2)for i in xrange(pooled_shape[1]):
            for j in xrange(pooled_shape[2]):
                for k in xrange(pooled_shape[3]):
                    for l in xrange(pooled_shape[4]):
                        pooled[0][i][j][k][l]=math.tanh((numpy.sum(conv_out[0][i][j][k*3][l*3:(l+1)*3])+numpy.sum(conv_out[0][i][j][k*3+1][l*3:(l+1)*3])+numpy.sum(conv_out[0][i][j][k*3+2][l*3:(l+1)*3]))/9.0+b[i][j])

You should get a speed up by accessing the arrays in a more efficient way:

pooled[0, i, j, k, l] = math.tanh((numpy.sum(conv_out[0, i, j, k*3, l*3:(l+1)*3]) + numpy.sum(conv_out[0, i, j, k*3+1, l*3:(l+1)*3]) + numpy.sum(conv_out[0, i, j, k*3+2, l*3:(l+1)*3]))/9.0+b[i, j])

In fact:

numpy.sum(conv_out[0, i, j, k*3, l*3:(l+1)*3]) + numpy.sum(conv_out[0, i, j, k*3+1, l*3:(l+1)*3])

seems equivalent to:

numpy.sum(conv_out[0, i, j, k*3: k*3 +1, l*3:(l+1)*3])

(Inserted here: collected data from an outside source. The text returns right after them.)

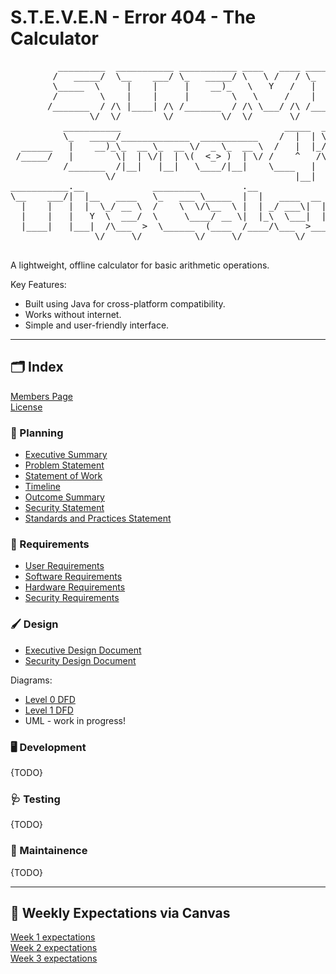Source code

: # S.T.E.V.E.N - Error 404 - The Calculator 
<pre>
         _________  ___________ ___________ ____   ____ ___________     _______              
        /   _____/  \__    ___/ \_   _____/ \   \ /   / \_   _____/     \      \             
        \_____  \     |    |     |    __)_   \   Y   /   |    __)_      /   |   \            
        /        \    |    |     |        \   \     /    |        \    /    |    \           
       /_______  / /\ |____| /\ /_______  / /\ \___/ /\ /_______  / /\ \____|__  /           
               \/  \/        \/         \/  \/       \/         \/  \/         \/            
          ___________                               _____  _______      _____                
          \_   _____/_____________  ___________    /  |  | \   _  \    /  |  |               
  ______   |    __)_\_  __ \_  __ \/  _ \_  __ \  /   |  |_/  /_\  \  /   |  |_   ______     
 /_____/   |        \|  | \/|  | \(  <_> )  | \/ /    ^   /\  \_/   \/    ^   /  /_____/     
          /_______  /|__|   |__|   \____/|__|    \____   |  \_____  /\____   |               
                  \/                                  |__|        \/      |__|               
___________.__             _________        .__               .__          __                
\__    ___/|  |__   ____   \_   ___ \_____  |  |   ____  __ __|  | _____ _/  |_  ___________ 
  |    |   |  |  \_/ __ \  /    \  \/\__  \ |  | _/ ___\|  |  \  | \__  \\   __\/  _ \_  __ \
  |    |   |   Y  \  ___/  \     \____/ __ \|  |_\  \___|  |  /  |__/ __ \|  | (  <_> )  | \/
  |____|   |___|  /\___  >  \______  (____  /____/\___  >____/|____(____  /__|  \____/|__|   
                \/     \/          \/     \/          \/                \/                   
  </pre>

A lightweight, offline calculator for basic arithmetic operations.

Key Features:
- Built using Java for cross-platform compatibility.
- Works without internet.
- Simple and user-friendly interface.
 
---

## 🗂️ Index
[Members Page](Members_Page.md)<br>
[License](LICENSE)

### 🤔 Planning
- [Executive Summary](Documentation/Week_1/ExecutiveSummary.md)
- [Problem Statement](Documentation/Week_1/Problem_Statement.md)
- [Statement of Work](Documentation/Week_1/Statement%20of%20Work.md)
- [Timeline](Documentation/Week_1/Timeline)
- [Outcome Summary](Documentation/Week_1/Outcome%20Summary.md)
- [Security Statement](Documentation/Week_1/Security%20Statement.md)
- [Standards and Practices Statement](Documentation/Week_1/Standards%20and%20Practices%20Statement.md)

### 📐 Requirements
- [User Requirements](Documentation/Week_1/User%20Requirements.md)
- [Software Requirements](Documentation/Week_1/Software%20Requirements.md)
- [Hardware Requirements](Documentation/Week_1/Hardware%20Requirements.md)
- [Security Requirements](Documentation/Week_1/Security%20Requirements.md)

### 🖌️ Design
- [Executive Design Document](Documentation/Week_2/Executive_Design_Document.md)
- [Security Design Document](Documentation/Week_2/Security_Design_Document.md)
  
Diagrams:
- [Level 0 DFD](Images/CYBR%20404%20DESIGN%20DFD%20LEVEL%200.jpg)
- [Level 1 DFD](Images/CYBR%20404%20DESIGN%20DFD%20LEVEL%201.jpg)
- UML - work in progress!

### 🖥️ Development
{TODO}
### 🩺 Testing
{TODO}
### 🔧 Maintainence
{TODO}

---

## 📑 Weekly Expectations via Canvas
[Week 1 expectations](https://canvas.unk.edu/courses/51421/assignments/672342)<br>
[Week 2 expectations](https://canvas.unk.edu/courses/51421/assignments/672343?module_item_id=1540292)<br>
[Week 3 expectations](https://canvas.unk.edu/courses/51421/assignments/672344?module_item_id=1540293)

To take the last one into account:

vec = numpy.sum(conv_out[0, i, j, k*3: k*3 + 2, l*3:(l+1)*3], axis=-1)
pooled[0, i, j, k, l] = vec[0] + vec[1] + vec[2] / 9.0

And you can probably get rid of the i and j indexes all together. Something like this should work (untested):

for k in...
for l in...
output = numpy.sum(conv_out[0, :, :, k*3: k*3 +1, l*3:(l+1)*3]), axis=-1)
output += numpy.sum(conv_out[0, :, :, k*3 + 2, l*3 : (l+1)*3])), axis=-1)/9.0
output += b
pooled[0, :, :, k, l] = numpy.tanh(output)

In this case, one of the loops seems a great target for parallelisation. Also, Cython should help reduce the loop overhead.